Raw data below:
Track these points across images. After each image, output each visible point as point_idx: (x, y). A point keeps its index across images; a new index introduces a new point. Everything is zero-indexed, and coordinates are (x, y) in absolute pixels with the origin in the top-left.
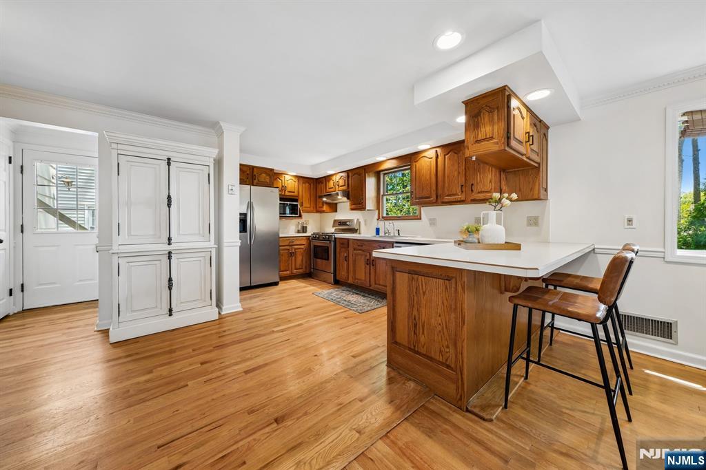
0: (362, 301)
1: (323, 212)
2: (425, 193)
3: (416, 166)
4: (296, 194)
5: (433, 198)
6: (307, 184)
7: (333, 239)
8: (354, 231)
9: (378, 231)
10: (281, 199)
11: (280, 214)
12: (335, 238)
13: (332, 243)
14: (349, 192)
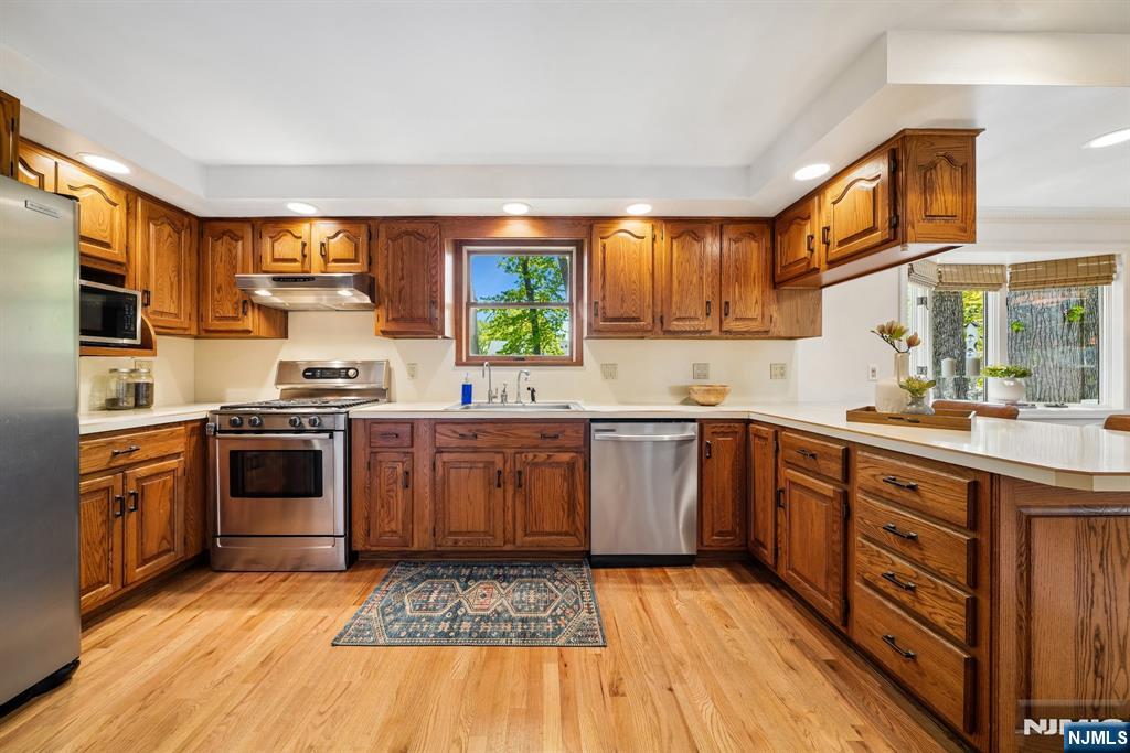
0: (532, 597)
1: (245, 333)
2: (628, 310)
3: (604, 247)
4: (116, 253)
5: (647, 322)
6: (167, 229)
7: (342, 425)
8: (380, 394)
9: (467, 392)
10: (85, 273)
11: (84, 332)
12: (349, 421)
13: (339, 437)
14: (373, 280)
End of Raw data.
:: What the task requires ::
Copy out every line of the data above that contains the word "left".

:: Task result ::
Track these points across images. After each image, output each visible point as point_idx: (x, y). A point keeps its index across images; a new index introduces a new point. Everything is zero-indexed, and coordinates are (x, y) in absolute pixels with the origin in the top-left.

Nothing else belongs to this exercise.